CNN told Josh’s story Sunday night, describing his parents’ desperate pleas for help from Chimerix.

Josh’s journey began when he was diagnosed with a rare form of kidney cancer at 9 months old. Over the years, cancer turned up in his thymus, lung, and bone marrow, and each time Josh beat it.

But a bone marrow transplant left Josh without much of an immune system, and in February doctors diagnosed him with an adenovirus that spread through his body.

Now he’s in critical condition in an intensive care unit as the virus ravages his body.

His doctors at St. Jude’s Children’s Research Hospital in Memphis had also been pushing for the company to provide the drug.

In a statement Tuesday, the hospital said it expected to receive the medication within 48 hours, but noted that its safety and effectiveness has not yet been established for use in children.

“It is also important to understand that this remains a critical and complex medical situation,” the hospital said.

“St. Jude will continue to pursue state-of-the-art treatment for Josh and all of our patients. We are grateful for the efforts of Chimerix, the FDA and many others who worked to achieve this outcome.
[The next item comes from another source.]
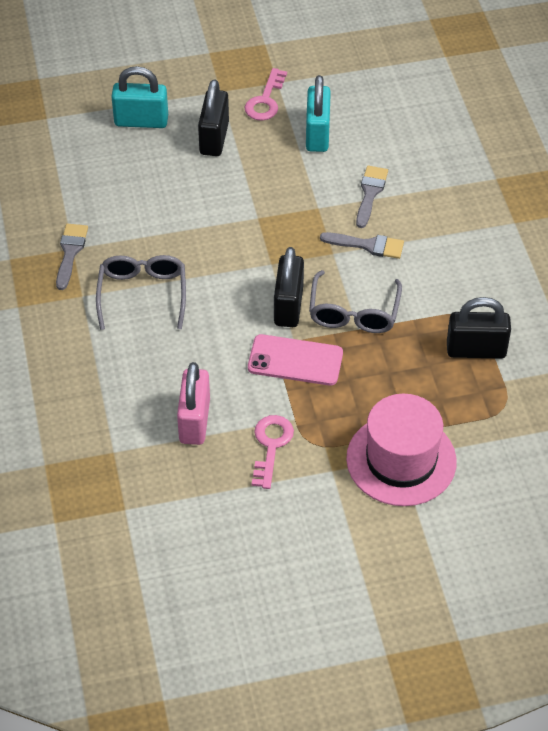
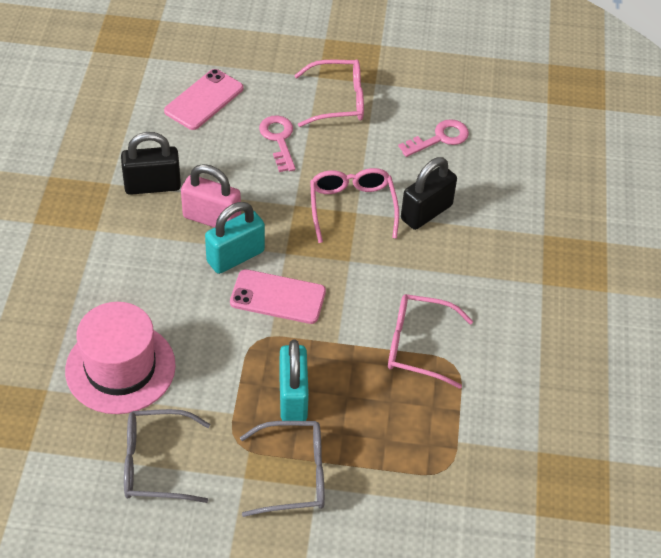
black padlock: 3 -> 2
grey brush: 3 -> 0
pink glasses: 0 -> 3
pink phone: 1 -> 2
We ask that you continue to keep Josh and his family in your thoughts.”

An FDA policy known as “compassionate use” allows someone with a serious or life-threatening disease to ask a drug company for an experimental drug.
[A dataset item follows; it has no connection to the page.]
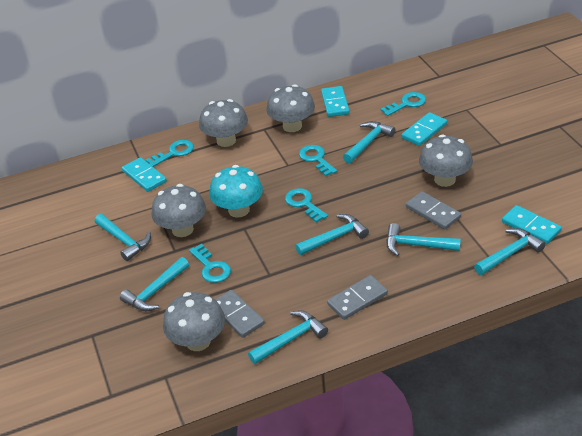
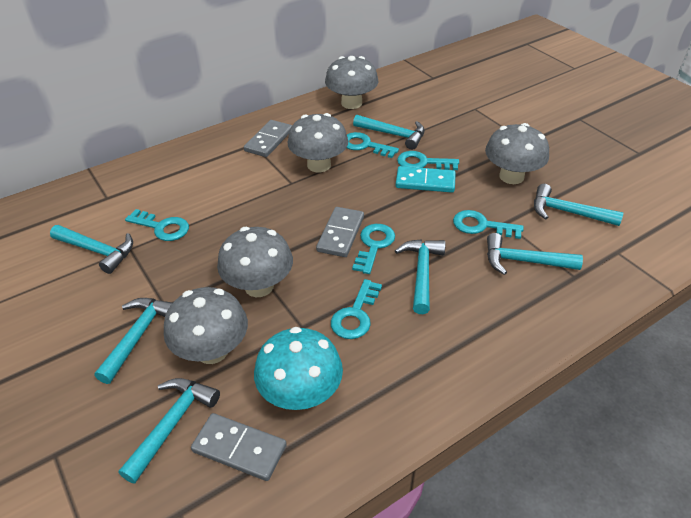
turquoise domino: 4 -> 1
turquoise key: 5 -> 6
Though it’s called compassionate use, sometimes it feels anything but compassionate.

Companies often say yes: The FDA approved 974 compassionate use arrangements in fiscal year 2013.
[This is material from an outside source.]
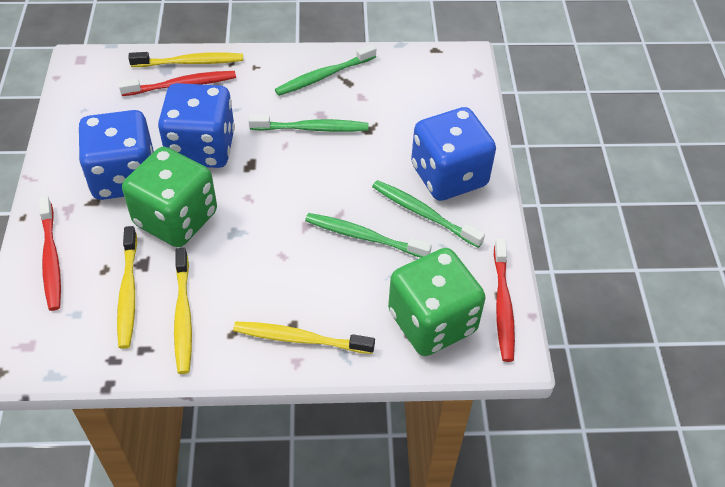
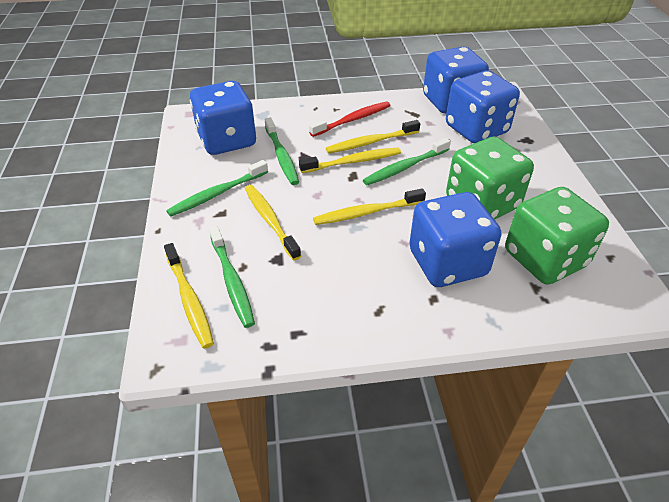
blue dice: 3 -> 4
red toothbrush: 3 -> 1
yellow toothbrush: 4 -> 5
But pharmaceutical companies often say no, as Chimerix did at first to Josh Hardy.

Chimerix President Kenneth Moch previously told CNN he wouldn’t back down from his decision not to give Josh the drug.

In the company’s statement Tuesday, he said he hopes the new study will help other patients as well.

“This 20-patient open-label study underscores Chimerix’s mission to develop innovative antiviral therapies in areas of high unmet need — for everyone,” he said. “Being unable to fulfill requests for compassionate use is excruciating, and not a decision any one of us ever wants to have to make. It is essential that each individual in a health crisis be treated with equal gravity and value, a principle we have upheld by pursuing further clinical study of brincidofovir that will inform its use in adenovirus and other serious DNA viral infections.”

2 comments

  • Thomas Offal

    The company is not denying Josh the drug because it’s evil or because of money – it’s denying because providing the drug would likely delay FDA approval by months or years. The federal government Chimirex $72M to run a CLINICAL TRIAL — which does NOT require it (or any other pharmaceutical company) to distribute an unapproved drug on a “compassionate use” basis.

    Do you know WHY there are stringent laws/regulations governing clinical trials? Because 1) it ensures that drugs are safe before doctors are allowed to prescribe them and 2) stops horrors like the infamous Tuskegee Experiment from EVER happening again. The laws/regs are NEEDED.

    Last but not least, there are multiple stages to a clinical trial – in this particular case, the FDA has deemed it safe (Phase 1), effective relative to placebo (Phase 2) and is in the process of confirming it to be safe/effective (Phase 3). The drug was NOT designed to fight the type of infection little Josh is battling, so if he got the drug and had an adverse reaction for any reason (e.g. so sick that he died anyways, reacts badly with the other drugs he’s taken, etc), Chimirex is required to report it to the FDA, which will delay FDA approval by months or years while the reason for the adverse effect is investigated.

    My heart goes out to Josh and his family – but the drug company is making the RIGHT call by refusing to give him the drug.